Tout est donc lancé et un peu rêvé, il reste beaucoup de travail à accomplir, les séances sont bien remplies. Il m'a fallu du temps avant de trouver la bonne entrée, sans trop m'éloigner de mon sujet. Je me suis un moment bien trop focalisée sur mes données, vite vite les représentations, mais un enfant ne se dira que s'il en a les moyens et aussi une bonne raison. Il était donc important de créer cette atmosphère propre, de nous inclure dans un véritable projet où l'idée de scénario pédagogique prend tout son sens.
Pas évident à mener, à penser, à imaginer, à diriger non plus, d'autant que je ne suis pas seule à bord, mais travaille avec les instituteurs.
Beaucoup de choses à dire, tout en ayant bien douté aussi, à mes débuts surtout, sans compter que j'entame là mes premières séances d'enseignement ou d'intervention. Oh Ho !
Une introspection longue comme le bras à faire, les histoires de rôle me claquent le visage, et je me rends compte de cette notion de représentation (théâtrale) qu'implique l'enseignement.
Mais j'apprécie.

Je note aussi un décalage important entre mes impressions propres et celles des enfants. La maîtresse me rassure à plusieurs reprise : "Mais si ils ont beaucoup aimé, ils étaient vraiment contents tu sais, ils ont demandé quand est-ce que tu reviendrais". "Ah ?!" Me voilà confortée. Amour propre toujours.

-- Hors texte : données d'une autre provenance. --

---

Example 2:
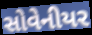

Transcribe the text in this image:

સોવેનીયર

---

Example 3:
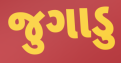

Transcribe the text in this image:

જુગાડુ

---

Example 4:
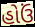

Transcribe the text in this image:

હોઉં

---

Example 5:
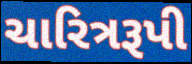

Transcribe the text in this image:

ચારિત્રરૂપી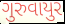
ગુરુવાયુરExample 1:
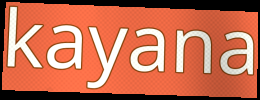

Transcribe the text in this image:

kayana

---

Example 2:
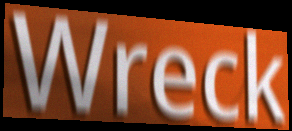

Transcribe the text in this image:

Wreck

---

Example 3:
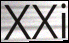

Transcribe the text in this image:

XXi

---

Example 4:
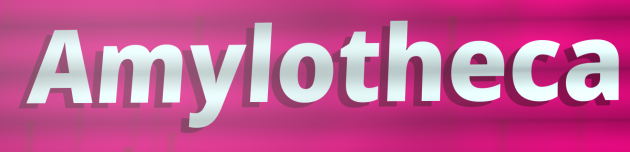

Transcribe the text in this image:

Amylotheca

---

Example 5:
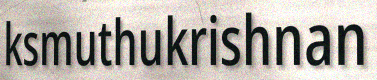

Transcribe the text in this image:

ksmuthukrishnan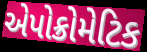
એપોક્રોમેટિક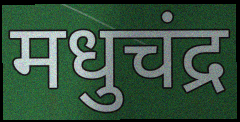
मधुचंद्रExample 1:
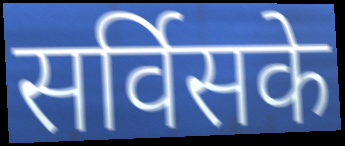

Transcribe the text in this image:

सर्विसके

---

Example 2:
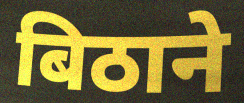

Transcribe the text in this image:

बिठाने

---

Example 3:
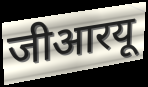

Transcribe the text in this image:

जीआरयू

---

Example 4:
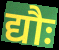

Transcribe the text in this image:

द्यौः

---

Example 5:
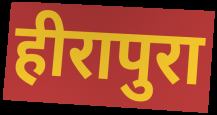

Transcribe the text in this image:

हीरापुरा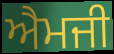
ਐਮਜੀ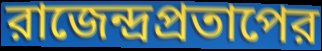
রাজেন্দ্রপ্রতাপের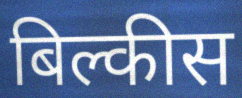
बिल्कीस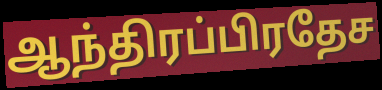
ஆந்திரப்பிரதேசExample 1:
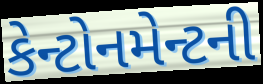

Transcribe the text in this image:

કેન્ટોનમેન્ટની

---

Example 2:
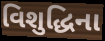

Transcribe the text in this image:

વિશુદ્ધિના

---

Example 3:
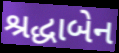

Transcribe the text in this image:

શ્રદ્ધાબેન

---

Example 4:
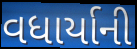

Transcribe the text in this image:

વધાર્યાની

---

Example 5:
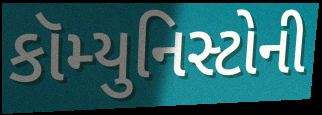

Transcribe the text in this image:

કૉમ્યુનિસ્ટોની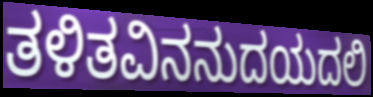
ತಳಿತವಿನನುದಯದಲಿ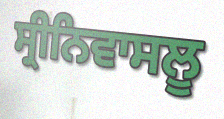
ਸ੍ਰੀਨਿਵਾਸਲੂ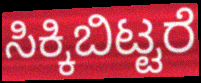
ಸಿಕ್ಕಿಬಿಟ್ಟರೆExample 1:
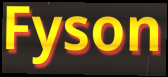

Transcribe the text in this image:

Fyson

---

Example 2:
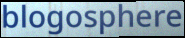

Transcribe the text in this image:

blogosphere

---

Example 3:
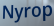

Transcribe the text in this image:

Nyrop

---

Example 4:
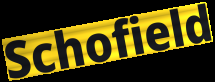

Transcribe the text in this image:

Schofield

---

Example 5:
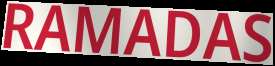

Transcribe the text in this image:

RAMADAS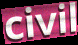
civil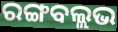
ରଙ୍ଗବଲ୍ଲଭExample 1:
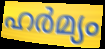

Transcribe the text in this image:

ഹർമ്യം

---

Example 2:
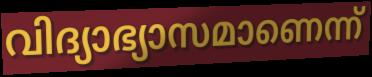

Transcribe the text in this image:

വിദ്യാഭ്യാസമാണെന്ന്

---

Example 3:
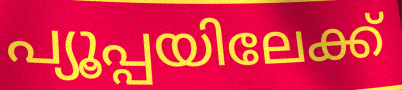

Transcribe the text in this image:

പ്യൂപ്പയിലേക്ക്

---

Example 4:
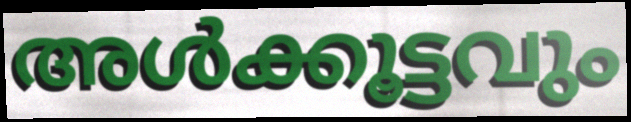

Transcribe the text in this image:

അൾക്കൂട്ടവും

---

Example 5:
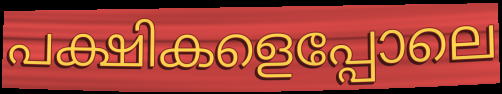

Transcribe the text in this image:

പക്ഷികളെപ്പോലെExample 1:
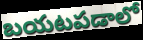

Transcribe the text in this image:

బయటపడాలో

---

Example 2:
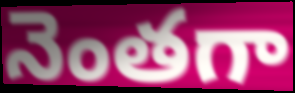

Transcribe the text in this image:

నెంతగా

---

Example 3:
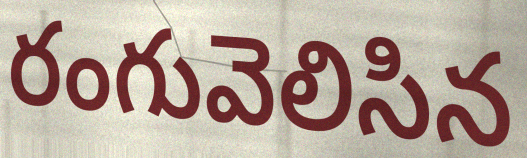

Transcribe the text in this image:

రంగువెలిసిన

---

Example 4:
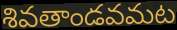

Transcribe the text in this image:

శివతాండవమట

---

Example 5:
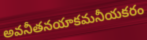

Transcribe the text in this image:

అవనీతనయాకమనీయకరంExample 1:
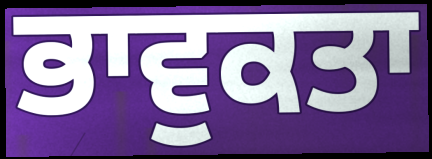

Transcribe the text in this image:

ਭਾਵੁਕਤਾ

Il faut dire aussi que mon regard est celui de l'intervenante débutante et de la chercheuse qui dois mener sur la voie souhaitée, alors je m'y perds. Peur d'ennuyer, de me tromper royalement, de ne pas savoir m'y prendre.
Et puis je crois que lundi dernier tout à basculé. Je me suis un peu affranchie de cette recherche, en écoutant aussi les conseils des camarades et des profs : "Soyez conne pour une fois !" (dixit) donc arrête de tout analyser, fais ta séance et partage avec eux, construis ton univers et l'analyse viendra plus tard.
Ah, bon...
Mais c'est vrai aussi que le but de tout ceci est bien cela : faire la classe peut-être un peu différemment en incluant et ouvrant la case "imagination". Casser le mythe de l'attitude scolaire, proposer le rêve et susciter l'envie de jouer avec la langue, les mots, les représentations de l'école.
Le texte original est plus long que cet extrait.